BEGIN Given entries

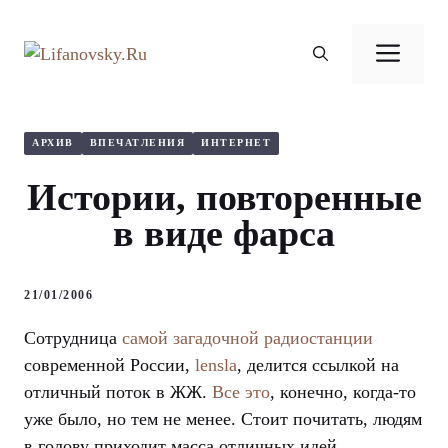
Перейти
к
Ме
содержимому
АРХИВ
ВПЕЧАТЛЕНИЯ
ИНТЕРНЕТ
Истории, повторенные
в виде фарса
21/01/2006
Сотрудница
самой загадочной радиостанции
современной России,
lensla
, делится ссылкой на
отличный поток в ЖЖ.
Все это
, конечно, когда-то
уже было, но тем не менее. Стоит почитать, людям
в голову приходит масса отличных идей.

END Given entries
BEGIN Given entries

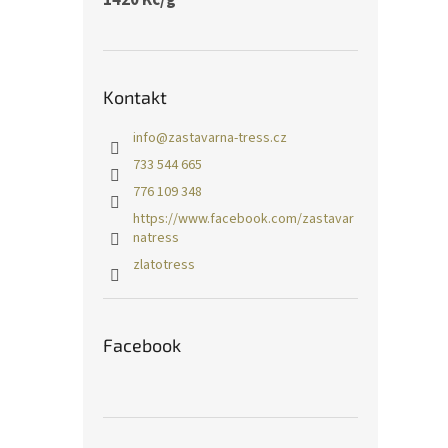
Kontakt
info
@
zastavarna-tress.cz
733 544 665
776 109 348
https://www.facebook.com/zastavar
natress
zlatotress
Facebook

END Given entries

**To do**:
Write down, word for word, the lines above from the one containing "уже было, но" through the one containing "в голову приходит масса отличных идей.", both ends included.

**Solution to the problem**:
уже было, но тем не менее. Стоит почитать, людям
в голову приходит масса отличных идей.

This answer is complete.